___ DATA FOR THIS TASK

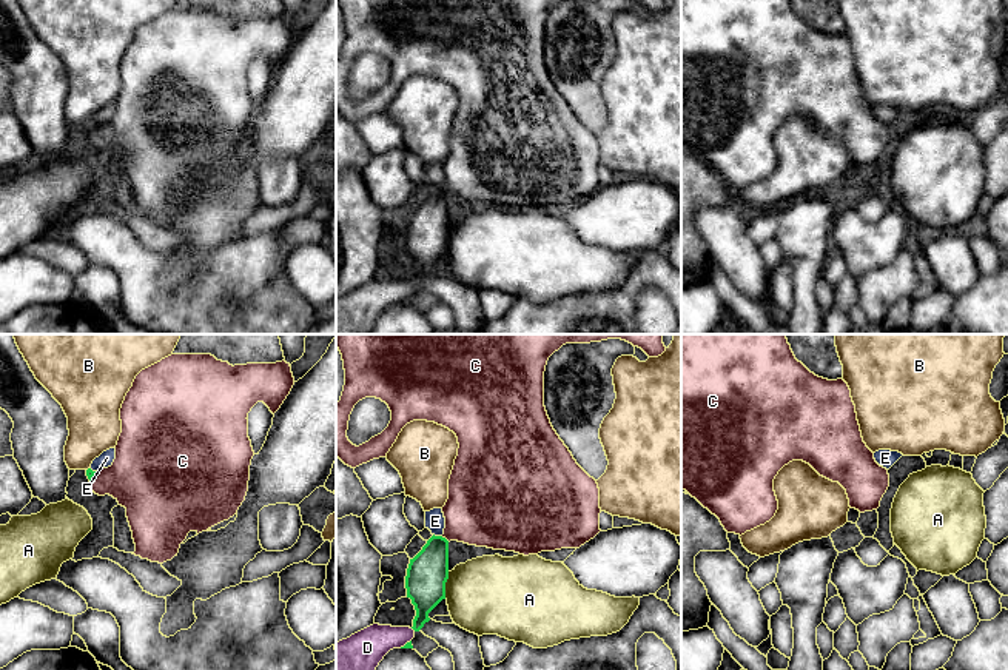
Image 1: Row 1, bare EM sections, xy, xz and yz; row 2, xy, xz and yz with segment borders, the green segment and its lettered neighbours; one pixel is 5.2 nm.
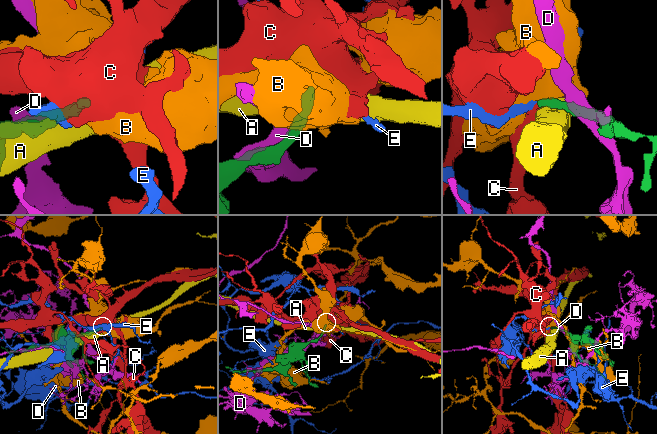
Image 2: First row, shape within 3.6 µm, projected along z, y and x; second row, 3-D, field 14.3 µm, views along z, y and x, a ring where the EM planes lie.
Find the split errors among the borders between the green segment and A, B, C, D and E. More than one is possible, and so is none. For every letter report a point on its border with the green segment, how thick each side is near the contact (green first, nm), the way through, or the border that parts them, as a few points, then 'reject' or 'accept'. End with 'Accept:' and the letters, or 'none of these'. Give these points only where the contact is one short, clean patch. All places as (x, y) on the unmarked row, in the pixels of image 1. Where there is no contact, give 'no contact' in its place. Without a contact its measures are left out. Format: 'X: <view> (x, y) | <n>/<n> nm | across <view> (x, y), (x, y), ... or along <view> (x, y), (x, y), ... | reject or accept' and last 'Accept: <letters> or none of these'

______
___ DATA FOR THIS TASK

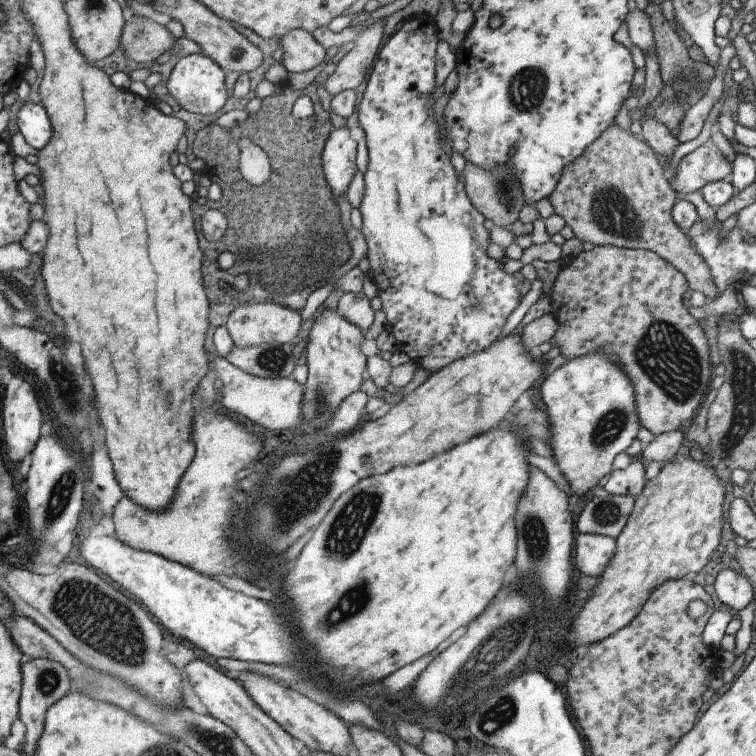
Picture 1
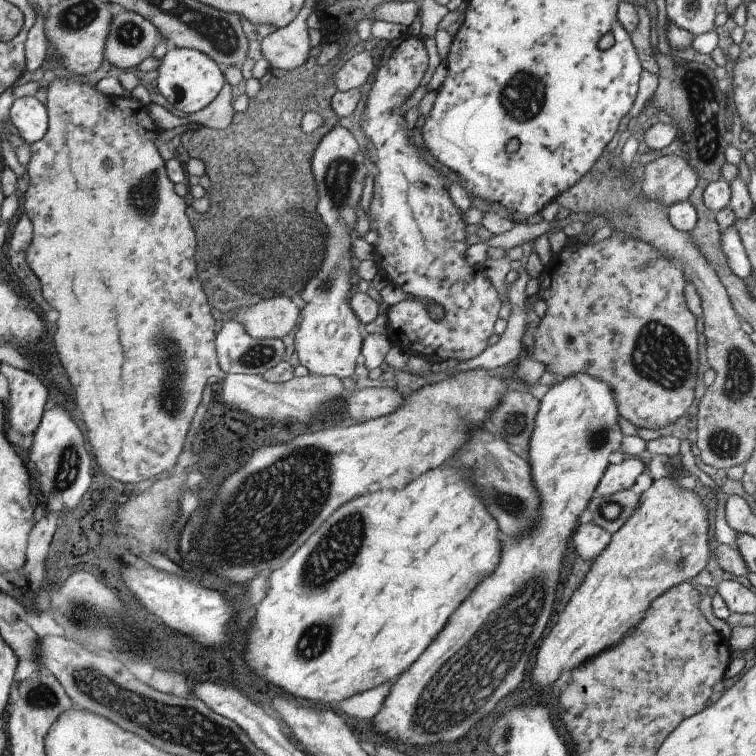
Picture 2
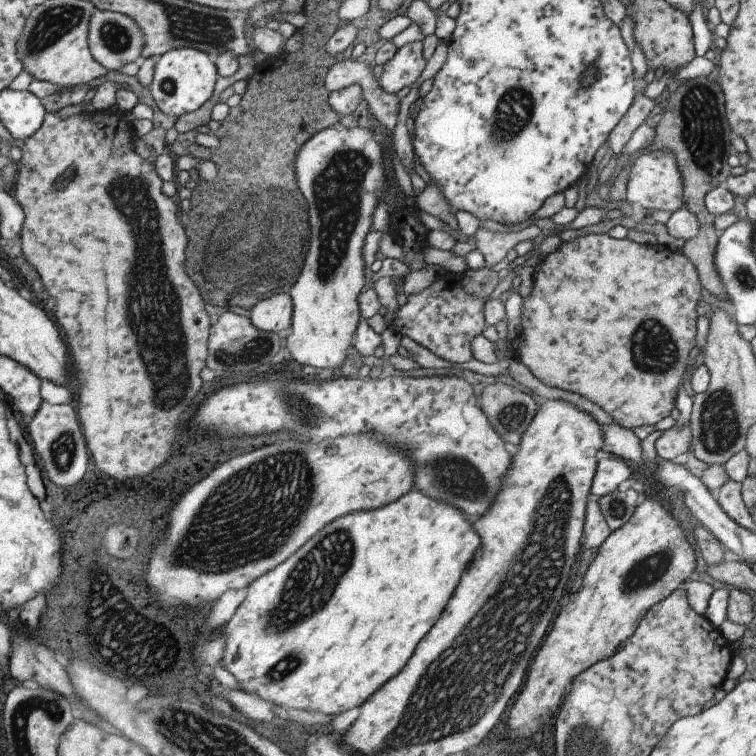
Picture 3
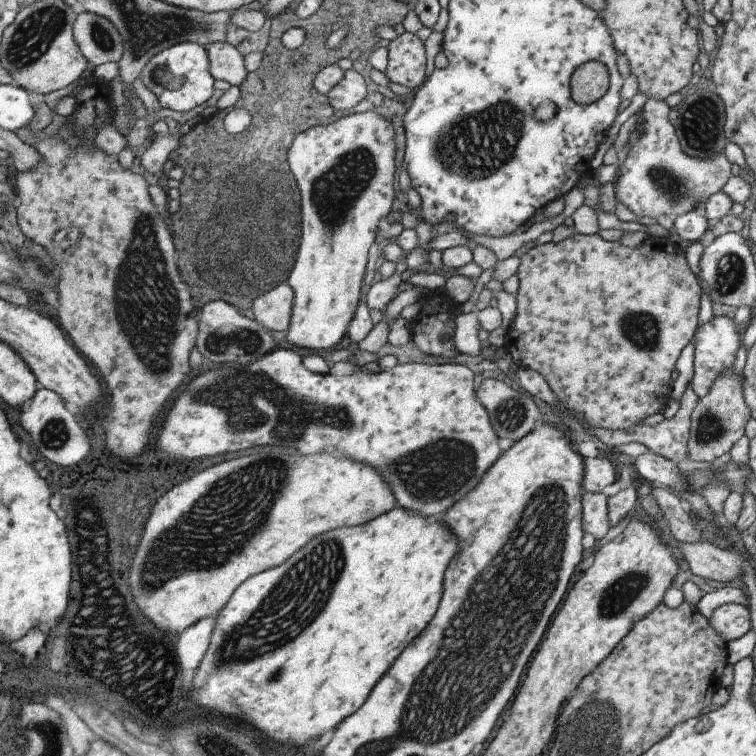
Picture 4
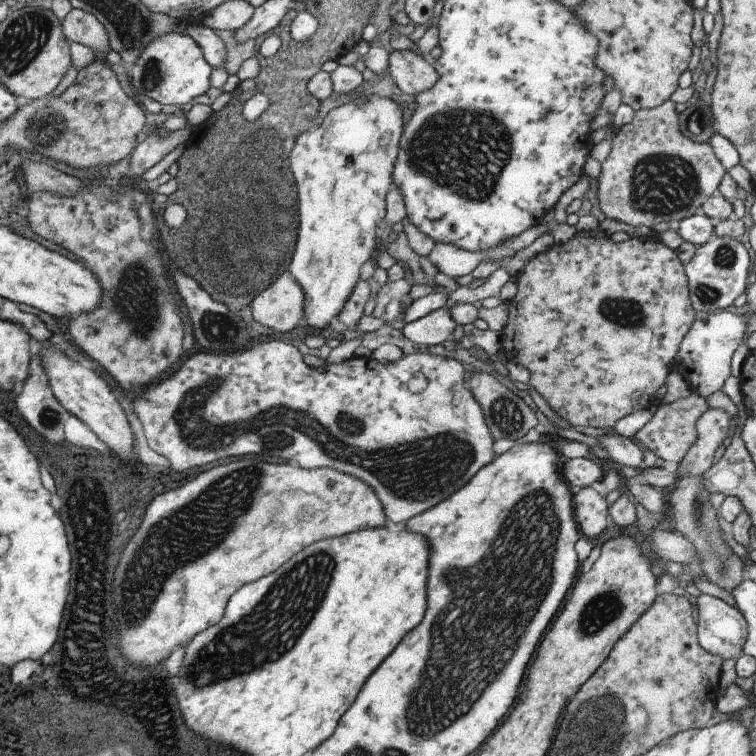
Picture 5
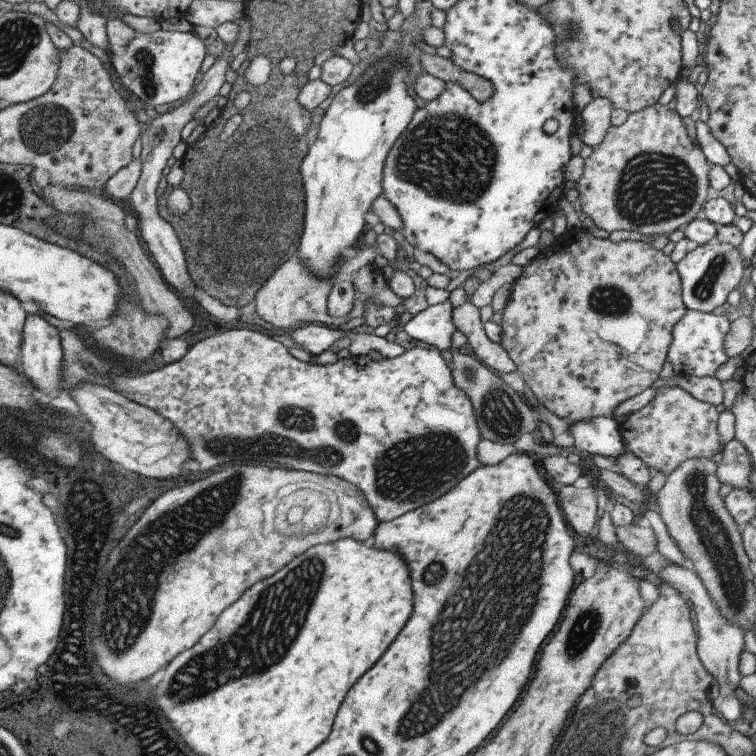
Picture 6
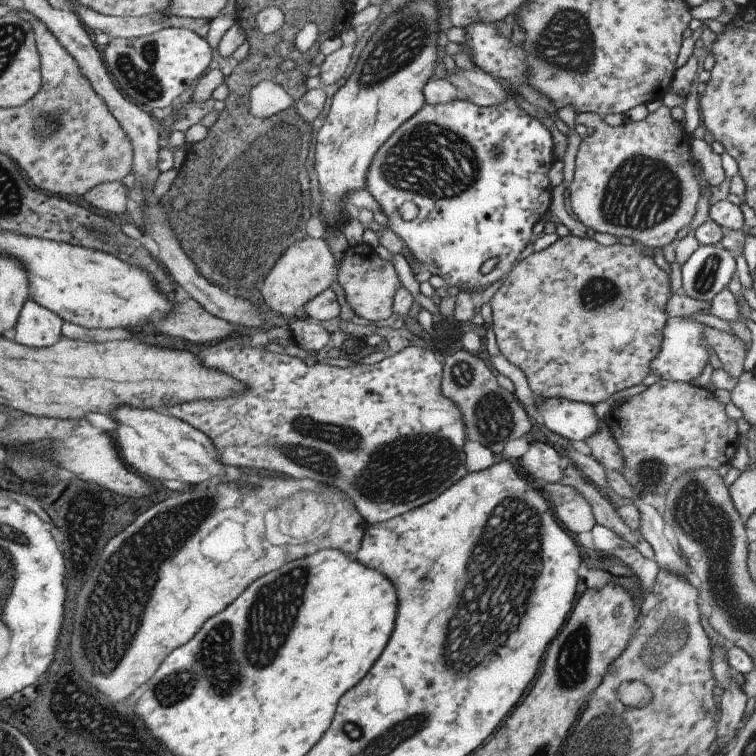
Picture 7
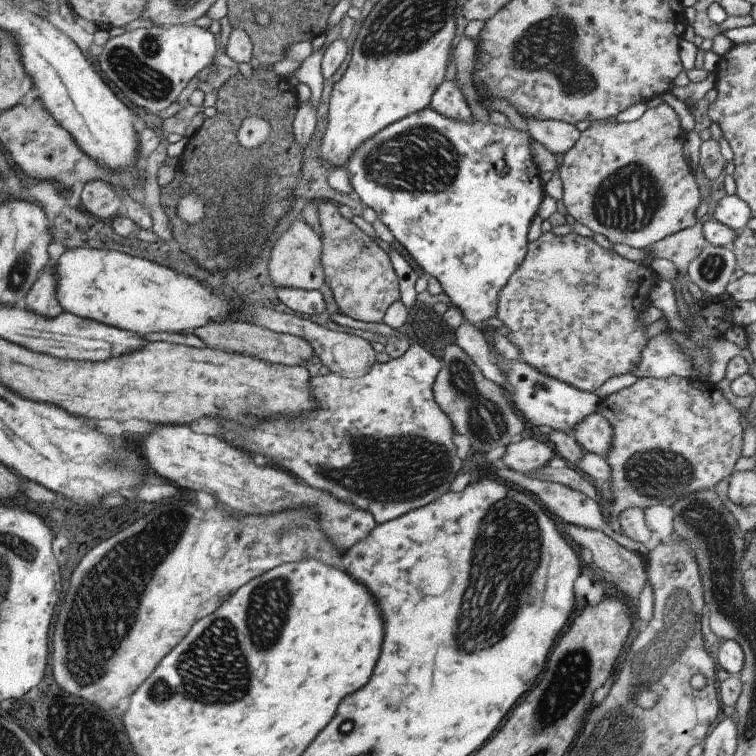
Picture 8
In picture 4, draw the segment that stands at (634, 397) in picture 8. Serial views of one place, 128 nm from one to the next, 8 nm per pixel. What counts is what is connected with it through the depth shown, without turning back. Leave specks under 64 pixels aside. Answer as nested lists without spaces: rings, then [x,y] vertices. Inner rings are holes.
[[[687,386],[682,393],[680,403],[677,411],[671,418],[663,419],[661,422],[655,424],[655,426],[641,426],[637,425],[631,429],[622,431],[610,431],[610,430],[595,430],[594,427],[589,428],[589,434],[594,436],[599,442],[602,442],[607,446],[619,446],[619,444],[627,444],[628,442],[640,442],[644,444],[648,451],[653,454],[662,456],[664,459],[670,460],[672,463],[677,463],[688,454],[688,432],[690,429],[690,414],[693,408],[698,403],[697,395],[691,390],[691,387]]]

______

EXERCISE
Within these entries, output exactly the lines starting at the one with "Image 1: Row" and finishing at the one with "Find the split". Leave pictures out of the output.

ANSWER AREA
Image 1: Row 1, bare EM sections, xy, xz and yz; row 2, xy, xz and yz with segment borders, the green segment and its lettered neighbours; one pixel is 5.2 nm.
Image 2: First row, shape within 3.6 µm, projected along z, y and x; second row, 3-D, field 14.3 µm, views along z, y and x, a ring where the EM planes lie.
Find the split errors among the borders between the green segment and A, B, C, D and E. More than one is possible, and so is none. For every letter report a point on its border with the green segment, how thick each side is near the contact (green first, nm), the way through, or the border that parts them, as a few points, then 'reject' or 'accept'. End with 'Accept:' and the letters, or 'none of these'. Give these points only where the contact is one short, clean patch. All places as (x, y) on the unmarked row, in the pixels of image 1. Where there is no contact, give 'no contact' in its place. Without a contact its measures are left out. Format: 'X: <view> (x, y) | <n>/<n> nm | across <view> (x, y), (x, y), ... or along <view> (x, y), (x, y), ... | reject or accept' and last 'Accept: <letters> or none of these'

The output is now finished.